After the show, we catch up with Karen in the lobby to ask her if she wouldn’t mind answering a few questions about her relationship to Liz Phair, intrigued as we are by her passionate dancing. She tells us she found Liz Phair at Lilith Fair around the time her first record, Exile in Guyville, was released (1993). When I ask why Liz Phair resonates with her, Karen says the music is “awesome… solid rock and roll.” She struggles to pin down exactly why the music speaks to her, telling us, “I can’t really say why it resonates, I just really like it. I think she’s good, solid rock, catchy beat, but also really feminist-driven lyrics that resonate with me on that level.” Despite the feelings of intrusion that have nagged at me all night, Karen seems genuinely excited that we’re here, as young people connecting with Liz Phair’s music in the exact same way she did, almost 30 years later. When she asks us how we found Liz, both of us admit that our moms exposed us to Liz Phair. “My mom used to always play Liz when she cleaned the house,” says Mia, and I recount mornings listening to “Go West” in the car with my mom as she drove me to middle school.
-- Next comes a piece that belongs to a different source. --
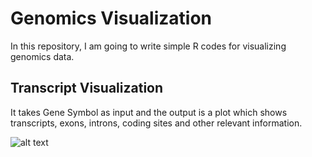 # Genomics Visualization
In this repository, I am going to write simple R codes for visualizing genomics data. 

## Transcript Visualization
It takes Gene Symbol as input and the output is a plot which shows transcripts, exons, introns, coding sites and other relevant information.

![alt text](https://github.com/HFooladi/Genomics_Visualization/blob/master/PUSL1.PNG)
But tonight the car is Mia’s Honda and the city is Los Angeles and as we’re leaving the Walt Disney Concert Hall, Mia plays me “H.W.C.” and I learn just how sick and vulgar Liz Phair can be. Mia wants to explain the song, but decides it’s better for me to simply hear it for myself. I savor the unsavory images and imagine Karen hearing these lyrics for the first time, Mia’s mom listening as she mops the kitchen floor, my own mother’s eyes widening in horror as the titular acronym reveals itself. Can all these different women relate to such filth? I hope so, I really do.